= Magic for Beginners (novella) =

2005 fantasy novella by Kelly Link

"Magic for Beginners" is a fantasy novella by American writer Kelly Link. It was first published in The Magazine of Fantasy & Science Fiction in September 2005. It was subsequently published in Link's collection of the same name, as well as in her collection Pretty Monsters, in the 2007 Nebula Award Showcase, and in the John Joseph Adams-edited anthology Other Worlds Than These.

==Setting==
Jeremy Mars is a young teenager who (like many of his friends) is a fan of — and also a character in — a mysterious television program called The Library. The story follows his life, and those of his friends and family, as various episodes of The Library are broadcast at irregular intervals.

==Reception==
"Magic for Beginners" won the 2005 Nebula Award for Best Novella, the 2005 BSFA Award for Short Fiction, and the 2006 Locus Award for Best Novella, and was nominated for the 2006 Hugo Award for Best Novella, the 2006 World Fantasy Award—Novella, and the 2006 Theodore Sturgeon Award.

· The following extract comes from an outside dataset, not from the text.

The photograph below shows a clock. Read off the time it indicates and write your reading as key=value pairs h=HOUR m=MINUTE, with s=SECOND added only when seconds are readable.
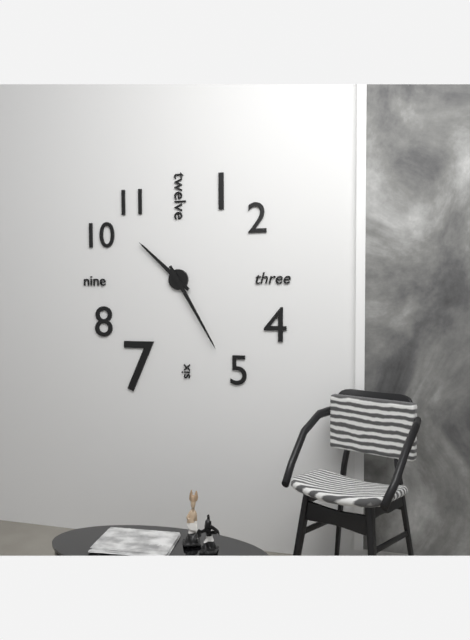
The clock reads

Nancy Pearl compared "Magic for Beginners" to M. C. Escher's Drawing Hands, saying that it is "intricate, wildly imaginative and totally wonderful". Cory Doctorow called it the "standout" story in Link's 2005 eponymous collection, describing it as "absurdist magic realism, like Douglas Coupland wandering through a Márquez novel". Niall Harrison described it as being about "how stories differ from real life" and "what it feels like to love stories."

At the SF Site, Rich Horton stated that "Magic for Beginners" was "one of [his] favorite stories of this decade", and "a delight", while at Subterranean Press Magazine, Dorman T. Shindler compared it to being mildly intoxicated.